* [Problem requirements]: How many of the lines below contain the word "images", matching case exactly? Give only the number.
── Data to examine
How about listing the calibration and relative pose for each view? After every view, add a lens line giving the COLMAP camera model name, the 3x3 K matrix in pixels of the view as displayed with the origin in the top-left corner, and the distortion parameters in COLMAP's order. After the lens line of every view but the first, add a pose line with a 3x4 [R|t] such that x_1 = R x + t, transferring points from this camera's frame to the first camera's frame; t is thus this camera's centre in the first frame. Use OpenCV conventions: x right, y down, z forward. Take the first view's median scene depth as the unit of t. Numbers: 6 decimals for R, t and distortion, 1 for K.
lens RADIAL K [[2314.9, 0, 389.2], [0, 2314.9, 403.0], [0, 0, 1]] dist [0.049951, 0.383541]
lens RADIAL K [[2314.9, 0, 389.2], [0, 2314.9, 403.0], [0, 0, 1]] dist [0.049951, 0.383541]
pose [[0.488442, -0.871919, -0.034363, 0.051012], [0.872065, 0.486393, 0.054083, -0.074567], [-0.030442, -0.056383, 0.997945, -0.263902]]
────
── Data to examine
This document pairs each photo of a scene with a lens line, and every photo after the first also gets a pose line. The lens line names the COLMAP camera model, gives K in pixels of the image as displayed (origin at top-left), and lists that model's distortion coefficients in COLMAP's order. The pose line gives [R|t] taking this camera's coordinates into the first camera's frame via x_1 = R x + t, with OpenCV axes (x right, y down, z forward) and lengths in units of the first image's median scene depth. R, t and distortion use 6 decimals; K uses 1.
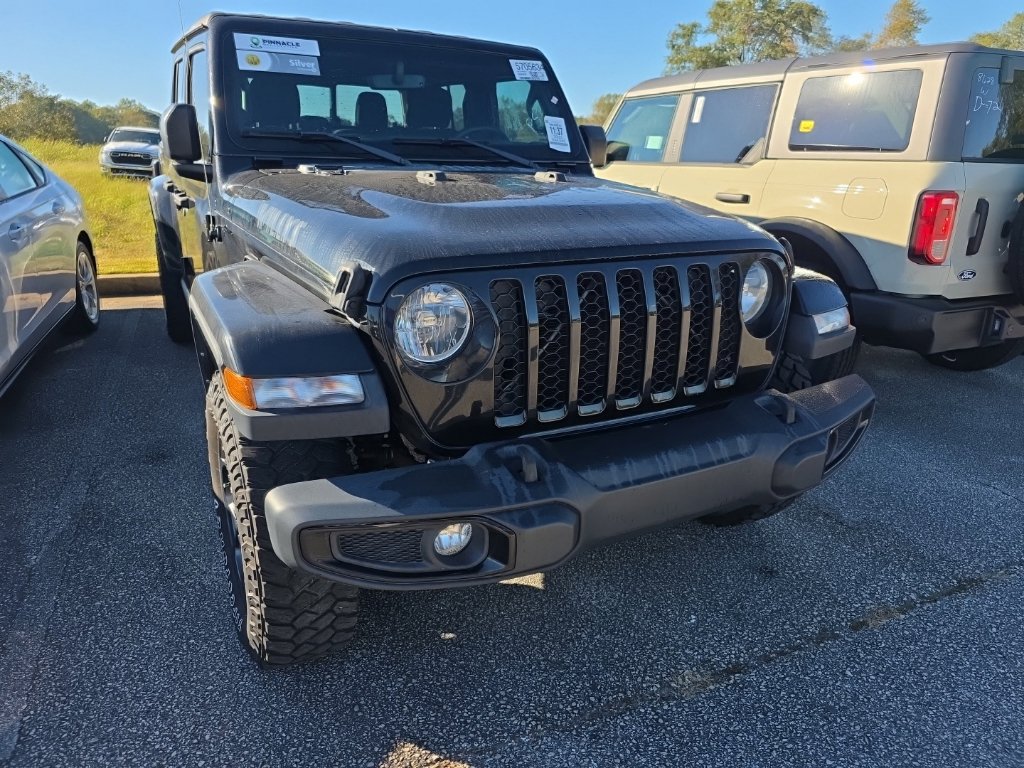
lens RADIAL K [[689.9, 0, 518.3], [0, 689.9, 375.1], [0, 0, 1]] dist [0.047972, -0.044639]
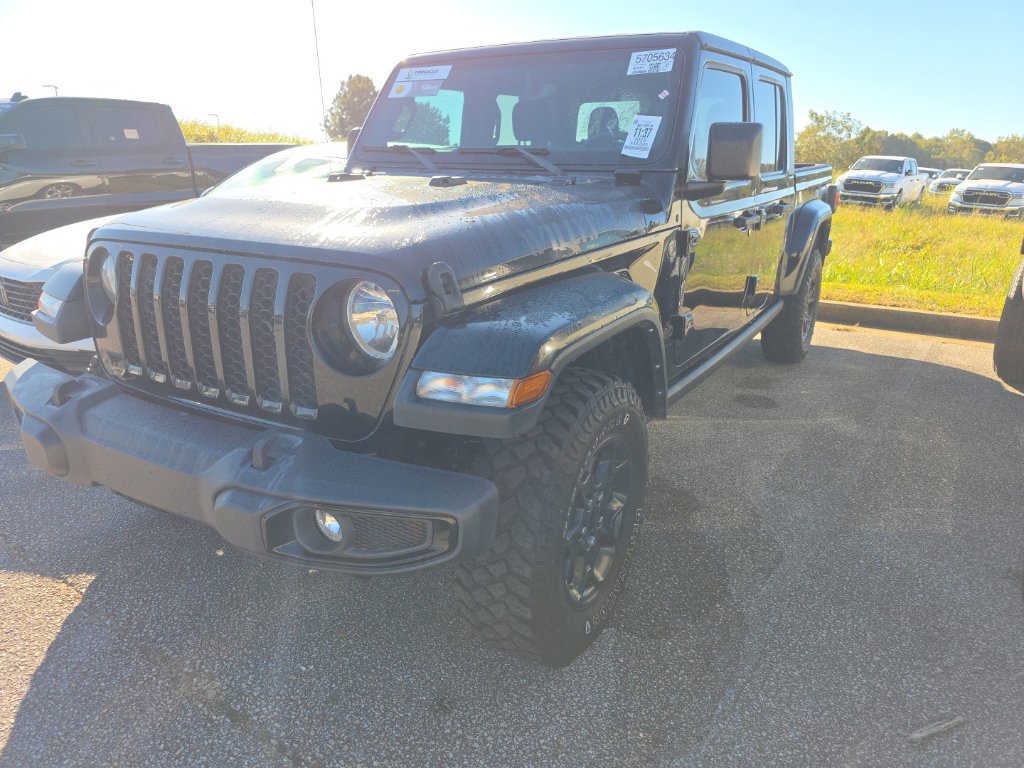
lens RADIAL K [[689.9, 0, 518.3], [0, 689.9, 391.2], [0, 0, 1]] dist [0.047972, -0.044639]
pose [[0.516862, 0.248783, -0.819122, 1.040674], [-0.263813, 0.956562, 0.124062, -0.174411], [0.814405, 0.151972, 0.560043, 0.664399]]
────
── Data to examine
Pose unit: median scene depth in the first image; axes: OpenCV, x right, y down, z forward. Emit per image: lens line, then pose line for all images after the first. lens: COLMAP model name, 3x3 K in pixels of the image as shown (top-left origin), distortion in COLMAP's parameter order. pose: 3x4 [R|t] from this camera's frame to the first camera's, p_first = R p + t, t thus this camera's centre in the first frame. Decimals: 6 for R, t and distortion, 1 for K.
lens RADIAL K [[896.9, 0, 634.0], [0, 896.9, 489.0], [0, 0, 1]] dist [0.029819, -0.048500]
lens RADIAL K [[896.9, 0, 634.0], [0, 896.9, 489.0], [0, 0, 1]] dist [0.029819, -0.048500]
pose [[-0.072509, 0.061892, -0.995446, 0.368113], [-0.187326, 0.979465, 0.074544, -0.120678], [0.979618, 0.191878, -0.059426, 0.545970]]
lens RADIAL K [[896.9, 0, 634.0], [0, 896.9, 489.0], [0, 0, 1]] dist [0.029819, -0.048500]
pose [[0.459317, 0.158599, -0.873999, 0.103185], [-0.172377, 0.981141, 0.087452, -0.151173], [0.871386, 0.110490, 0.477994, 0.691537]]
────
* [Answer]: 1